The Lord of Deception took a different approach. He called himself a mystic. Ceravic called him a trickster. He gloried in lengthy, convoluted schemes to the detriment of all around him. He had an expansive collection of very complicated, abstractly useful spells that he put to good use. He was clever; very, very clever, and arguably the most dangerous of any of them, if one went by their track records. Teth was the only one of them to have ever actually succeeded in killing another Player.

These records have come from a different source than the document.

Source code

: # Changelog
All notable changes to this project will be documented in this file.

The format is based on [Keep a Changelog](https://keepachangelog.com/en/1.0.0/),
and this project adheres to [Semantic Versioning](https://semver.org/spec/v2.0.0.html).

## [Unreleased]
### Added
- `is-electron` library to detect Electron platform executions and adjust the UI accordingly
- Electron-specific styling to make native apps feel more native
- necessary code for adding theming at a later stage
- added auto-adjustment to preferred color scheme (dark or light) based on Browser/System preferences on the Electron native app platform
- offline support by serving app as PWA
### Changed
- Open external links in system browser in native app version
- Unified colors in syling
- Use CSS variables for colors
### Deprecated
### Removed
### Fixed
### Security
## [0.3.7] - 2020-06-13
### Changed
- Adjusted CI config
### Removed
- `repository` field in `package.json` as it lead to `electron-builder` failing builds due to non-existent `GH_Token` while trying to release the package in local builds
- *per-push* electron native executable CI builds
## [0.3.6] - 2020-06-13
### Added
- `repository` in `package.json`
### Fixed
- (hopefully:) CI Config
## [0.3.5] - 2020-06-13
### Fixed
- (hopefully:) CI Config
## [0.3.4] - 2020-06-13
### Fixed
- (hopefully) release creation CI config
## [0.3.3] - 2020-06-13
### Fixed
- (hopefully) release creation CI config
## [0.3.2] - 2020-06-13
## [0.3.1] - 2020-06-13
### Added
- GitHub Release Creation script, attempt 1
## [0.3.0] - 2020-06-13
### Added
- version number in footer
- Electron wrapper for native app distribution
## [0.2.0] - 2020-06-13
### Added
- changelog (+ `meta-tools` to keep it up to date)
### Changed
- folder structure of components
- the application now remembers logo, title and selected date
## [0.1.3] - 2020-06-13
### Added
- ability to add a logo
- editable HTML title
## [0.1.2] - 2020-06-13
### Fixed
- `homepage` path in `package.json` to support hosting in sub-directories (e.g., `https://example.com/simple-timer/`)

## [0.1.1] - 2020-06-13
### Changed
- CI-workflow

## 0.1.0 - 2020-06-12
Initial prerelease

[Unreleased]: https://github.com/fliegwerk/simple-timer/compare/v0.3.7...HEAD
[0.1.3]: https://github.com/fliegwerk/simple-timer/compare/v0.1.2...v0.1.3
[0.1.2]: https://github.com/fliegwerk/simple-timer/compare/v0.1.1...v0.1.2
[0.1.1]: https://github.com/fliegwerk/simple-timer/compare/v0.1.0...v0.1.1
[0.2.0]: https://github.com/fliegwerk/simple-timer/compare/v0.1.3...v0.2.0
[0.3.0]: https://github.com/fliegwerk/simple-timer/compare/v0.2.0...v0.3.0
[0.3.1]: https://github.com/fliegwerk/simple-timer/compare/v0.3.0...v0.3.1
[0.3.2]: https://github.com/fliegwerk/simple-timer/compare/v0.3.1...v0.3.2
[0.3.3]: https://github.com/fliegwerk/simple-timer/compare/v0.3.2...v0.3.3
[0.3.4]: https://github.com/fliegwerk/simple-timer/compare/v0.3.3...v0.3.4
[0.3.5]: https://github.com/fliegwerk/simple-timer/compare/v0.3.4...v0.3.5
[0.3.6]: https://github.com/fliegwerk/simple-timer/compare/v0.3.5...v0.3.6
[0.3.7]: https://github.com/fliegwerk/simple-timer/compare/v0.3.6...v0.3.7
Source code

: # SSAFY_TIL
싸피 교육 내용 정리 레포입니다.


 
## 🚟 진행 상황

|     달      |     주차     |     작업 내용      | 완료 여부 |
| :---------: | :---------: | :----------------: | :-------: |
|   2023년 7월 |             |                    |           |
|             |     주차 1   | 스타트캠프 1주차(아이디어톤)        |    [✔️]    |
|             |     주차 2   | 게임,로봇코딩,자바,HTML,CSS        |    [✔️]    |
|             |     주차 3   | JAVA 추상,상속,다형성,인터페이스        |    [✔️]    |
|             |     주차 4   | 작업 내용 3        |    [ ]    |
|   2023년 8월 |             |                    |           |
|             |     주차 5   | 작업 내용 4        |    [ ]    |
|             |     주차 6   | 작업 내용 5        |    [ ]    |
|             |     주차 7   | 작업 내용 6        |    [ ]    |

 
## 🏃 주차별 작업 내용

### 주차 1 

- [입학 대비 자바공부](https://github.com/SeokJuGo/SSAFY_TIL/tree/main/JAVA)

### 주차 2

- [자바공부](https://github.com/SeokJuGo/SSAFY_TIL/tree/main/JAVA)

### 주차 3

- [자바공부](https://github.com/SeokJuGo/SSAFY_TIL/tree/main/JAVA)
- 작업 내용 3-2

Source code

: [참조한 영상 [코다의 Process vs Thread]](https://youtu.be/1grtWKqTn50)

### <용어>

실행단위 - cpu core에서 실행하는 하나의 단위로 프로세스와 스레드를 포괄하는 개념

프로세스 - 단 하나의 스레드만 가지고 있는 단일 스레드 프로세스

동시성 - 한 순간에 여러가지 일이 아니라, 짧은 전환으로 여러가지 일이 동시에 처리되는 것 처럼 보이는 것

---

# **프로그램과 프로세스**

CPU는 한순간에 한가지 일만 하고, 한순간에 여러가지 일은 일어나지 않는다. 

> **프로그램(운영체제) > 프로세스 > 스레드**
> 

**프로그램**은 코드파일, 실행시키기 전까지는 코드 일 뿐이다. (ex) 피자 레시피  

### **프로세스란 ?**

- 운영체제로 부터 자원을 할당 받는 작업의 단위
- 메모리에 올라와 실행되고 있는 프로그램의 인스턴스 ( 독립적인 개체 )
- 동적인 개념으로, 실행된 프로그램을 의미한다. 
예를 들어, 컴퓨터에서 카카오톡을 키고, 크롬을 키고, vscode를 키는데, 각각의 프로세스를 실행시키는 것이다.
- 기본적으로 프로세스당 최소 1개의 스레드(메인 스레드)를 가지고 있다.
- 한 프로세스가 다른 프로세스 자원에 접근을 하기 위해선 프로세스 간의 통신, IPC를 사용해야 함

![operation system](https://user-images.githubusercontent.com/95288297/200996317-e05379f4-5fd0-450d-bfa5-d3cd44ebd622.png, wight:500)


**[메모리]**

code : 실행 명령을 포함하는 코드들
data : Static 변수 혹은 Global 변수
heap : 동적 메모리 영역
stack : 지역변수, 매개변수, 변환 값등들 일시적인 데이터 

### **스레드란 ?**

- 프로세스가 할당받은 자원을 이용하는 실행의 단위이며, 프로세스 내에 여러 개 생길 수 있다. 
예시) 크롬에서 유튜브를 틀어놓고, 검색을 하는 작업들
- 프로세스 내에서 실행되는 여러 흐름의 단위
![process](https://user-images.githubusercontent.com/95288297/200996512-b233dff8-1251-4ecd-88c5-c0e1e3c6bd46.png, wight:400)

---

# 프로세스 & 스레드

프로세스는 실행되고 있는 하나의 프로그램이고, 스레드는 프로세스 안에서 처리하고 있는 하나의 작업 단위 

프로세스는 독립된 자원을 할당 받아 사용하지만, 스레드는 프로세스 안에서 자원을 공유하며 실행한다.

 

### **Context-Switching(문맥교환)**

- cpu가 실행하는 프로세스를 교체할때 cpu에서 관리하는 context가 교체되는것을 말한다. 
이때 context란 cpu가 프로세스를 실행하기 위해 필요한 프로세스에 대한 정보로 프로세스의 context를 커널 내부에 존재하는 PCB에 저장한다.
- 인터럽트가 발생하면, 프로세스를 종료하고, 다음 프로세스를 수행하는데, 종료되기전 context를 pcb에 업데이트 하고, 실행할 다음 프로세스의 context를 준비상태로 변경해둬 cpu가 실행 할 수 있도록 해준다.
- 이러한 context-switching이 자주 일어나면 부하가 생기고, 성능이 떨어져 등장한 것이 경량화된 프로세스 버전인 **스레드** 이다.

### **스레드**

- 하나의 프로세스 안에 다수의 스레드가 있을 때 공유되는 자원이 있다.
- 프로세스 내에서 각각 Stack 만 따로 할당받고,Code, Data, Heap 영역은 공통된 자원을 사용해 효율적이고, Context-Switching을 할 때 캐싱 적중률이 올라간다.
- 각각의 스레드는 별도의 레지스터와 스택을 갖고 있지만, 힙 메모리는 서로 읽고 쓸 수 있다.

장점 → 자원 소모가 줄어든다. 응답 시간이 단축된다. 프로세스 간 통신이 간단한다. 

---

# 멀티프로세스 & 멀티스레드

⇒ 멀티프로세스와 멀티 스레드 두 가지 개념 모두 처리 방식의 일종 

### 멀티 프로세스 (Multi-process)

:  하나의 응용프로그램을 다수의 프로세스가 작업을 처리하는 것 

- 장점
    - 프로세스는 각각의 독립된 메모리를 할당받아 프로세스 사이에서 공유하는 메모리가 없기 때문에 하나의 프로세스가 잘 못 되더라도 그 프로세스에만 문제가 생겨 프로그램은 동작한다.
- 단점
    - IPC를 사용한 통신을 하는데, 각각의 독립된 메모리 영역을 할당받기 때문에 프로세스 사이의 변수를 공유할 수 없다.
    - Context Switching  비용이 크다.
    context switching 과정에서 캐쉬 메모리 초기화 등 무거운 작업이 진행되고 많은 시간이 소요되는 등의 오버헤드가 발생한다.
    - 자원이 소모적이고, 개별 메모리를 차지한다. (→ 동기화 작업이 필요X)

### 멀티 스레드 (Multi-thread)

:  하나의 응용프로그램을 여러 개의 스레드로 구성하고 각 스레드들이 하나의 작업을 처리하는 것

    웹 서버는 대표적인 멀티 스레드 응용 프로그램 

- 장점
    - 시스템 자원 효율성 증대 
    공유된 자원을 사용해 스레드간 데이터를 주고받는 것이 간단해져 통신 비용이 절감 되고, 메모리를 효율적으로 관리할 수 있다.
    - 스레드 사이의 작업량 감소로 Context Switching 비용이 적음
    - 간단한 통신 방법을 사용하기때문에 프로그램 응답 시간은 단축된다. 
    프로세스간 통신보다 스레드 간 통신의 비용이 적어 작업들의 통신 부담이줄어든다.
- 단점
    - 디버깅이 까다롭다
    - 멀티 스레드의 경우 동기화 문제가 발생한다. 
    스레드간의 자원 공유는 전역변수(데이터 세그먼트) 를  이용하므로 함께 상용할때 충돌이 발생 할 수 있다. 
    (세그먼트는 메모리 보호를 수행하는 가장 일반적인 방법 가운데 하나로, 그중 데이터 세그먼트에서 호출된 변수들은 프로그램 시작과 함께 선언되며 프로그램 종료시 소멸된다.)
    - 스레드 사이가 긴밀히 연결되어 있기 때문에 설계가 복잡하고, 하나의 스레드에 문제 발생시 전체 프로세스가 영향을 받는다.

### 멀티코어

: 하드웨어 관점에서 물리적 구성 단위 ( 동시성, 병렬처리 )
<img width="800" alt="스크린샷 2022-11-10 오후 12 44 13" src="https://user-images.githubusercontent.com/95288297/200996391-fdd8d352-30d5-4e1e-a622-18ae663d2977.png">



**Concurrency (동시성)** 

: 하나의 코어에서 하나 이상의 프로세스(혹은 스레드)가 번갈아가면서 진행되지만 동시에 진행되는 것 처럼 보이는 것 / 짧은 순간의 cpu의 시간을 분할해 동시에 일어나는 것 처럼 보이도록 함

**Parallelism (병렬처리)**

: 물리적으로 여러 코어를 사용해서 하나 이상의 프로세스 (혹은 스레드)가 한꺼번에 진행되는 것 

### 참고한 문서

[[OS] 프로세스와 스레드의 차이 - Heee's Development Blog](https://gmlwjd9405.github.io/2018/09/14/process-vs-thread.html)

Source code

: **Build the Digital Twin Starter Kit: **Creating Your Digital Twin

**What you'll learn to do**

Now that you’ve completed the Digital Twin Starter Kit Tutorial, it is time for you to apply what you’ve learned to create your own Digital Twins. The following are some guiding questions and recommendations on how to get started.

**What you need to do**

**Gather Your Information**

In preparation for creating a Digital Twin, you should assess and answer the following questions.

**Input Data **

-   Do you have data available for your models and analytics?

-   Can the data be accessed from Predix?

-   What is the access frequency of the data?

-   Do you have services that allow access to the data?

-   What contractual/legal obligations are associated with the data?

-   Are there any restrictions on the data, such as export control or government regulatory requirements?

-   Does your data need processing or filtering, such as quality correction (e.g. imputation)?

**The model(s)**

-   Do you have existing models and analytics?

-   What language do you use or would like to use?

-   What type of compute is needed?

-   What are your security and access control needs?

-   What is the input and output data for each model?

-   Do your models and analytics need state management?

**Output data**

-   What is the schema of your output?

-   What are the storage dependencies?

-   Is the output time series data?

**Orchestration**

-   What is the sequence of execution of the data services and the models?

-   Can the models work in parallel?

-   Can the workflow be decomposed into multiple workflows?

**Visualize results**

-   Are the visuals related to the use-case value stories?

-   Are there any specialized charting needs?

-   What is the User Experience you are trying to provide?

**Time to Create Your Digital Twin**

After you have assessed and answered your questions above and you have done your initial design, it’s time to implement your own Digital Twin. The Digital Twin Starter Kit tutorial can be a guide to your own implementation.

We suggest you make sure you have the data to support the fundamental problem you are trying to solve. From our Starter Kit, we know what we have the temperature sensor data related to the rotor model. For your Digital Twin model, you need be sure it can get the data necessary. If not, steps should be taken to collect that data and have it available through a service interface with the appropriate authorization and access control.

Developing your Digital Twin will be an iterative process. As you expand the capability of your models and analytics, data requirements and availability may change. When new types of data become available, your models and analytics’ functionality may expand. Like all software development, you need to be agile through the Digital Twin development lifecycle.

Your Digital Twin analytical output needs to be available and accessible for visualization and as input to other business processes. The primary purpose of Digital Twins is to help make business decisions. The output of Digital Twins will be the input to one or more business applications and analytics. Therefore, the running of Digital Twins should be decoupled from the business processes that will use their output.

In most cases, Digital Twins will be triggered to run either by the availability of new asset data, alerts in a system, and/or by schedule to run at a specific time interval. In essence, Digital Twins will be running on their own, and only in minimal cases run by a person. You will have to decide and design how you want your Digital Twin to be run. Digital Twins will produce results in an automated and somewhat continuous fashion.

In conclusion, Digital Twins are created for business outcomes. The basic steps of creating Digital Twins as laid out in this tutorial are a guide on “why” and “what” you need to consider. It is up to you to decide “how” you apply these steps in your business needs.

But, sneaking and skullduggery aside, Ceravic was the best fighter, and they both of them knew it. He knew he would greatly enjoy being able to destroy the trickster here and now, just as he knew that the odds of Teth actually allowing that thing to happen were poor.

Still, no one could fault him for trying. He persuaded Slayvyr to return to his sheath with an apology, and raised his hands for his favorite spell. "Thunderflame" was a devastating as it was simple, and it would unleash as much destruction as he put energy behind it. Dipping into the core of his willpower, he summoned the arcane energies, and bent his thoughts upon them with unwavering intent. When the image in his mind's eye was as vivid as it was going to get, he willed it into existence and spoke the words to direct the power. "Secressit furiecstress coretet, furestric cort scly!" White-blue lightning crackled between his fingers, sparking sparks that blossomed into a great ball of red-orange gas. A sudden forward thrust of his hands sent the lightning-streaked fireball surging forward. It ignited the tent with a concussive blast of extremely hot air and some spectacular, lightning-tinged, explosions. His bones shook under his skin and he draped his red-purple cape over his face so as to shield himself from the rapidly approaching wall of rock and dirt and dust.

After the chaos had subsided, Ceravic beheld a shallow depression in the rocky earth, that, in his mind, did not quite qualify as a crater. He also beheld a man dressed in what appeared to be something of a mix between a suit of armor and a cloak, fashioned entirely from blue scales. The man (Teth) was standing within a large, semi-transparent ball of shimmering blue energy, that, at his gesture, expanded and vanished.

Teth surveyed the wreckage and then strode toward the Goblin King. "That," he commented in a voice that was as icy as it was languid, waving a scale-gloved hand at the smoking ruin behind him, "was hardly necessary."

"Neither was attacking me. Neither, really, are you."

"How droll. How very droll. You wound me, Ceravic."

Ceravic nodded. "Sounds like a plan." Slayvyr flashed anew, an infinitesimal blaze of red coruscating through the air. "Think really fast," he advised, and bounded toward the trickster.

Slayvyr tore through the air with every apparent intent of doing the same thing to Teth.

But.

An instant (perhaps two) before the blazing blade made contact with Ceravic's blue-clad target, he (the target) spoke a single word with a smile on his face, and the world spun around them both in a swirl of bewildering color.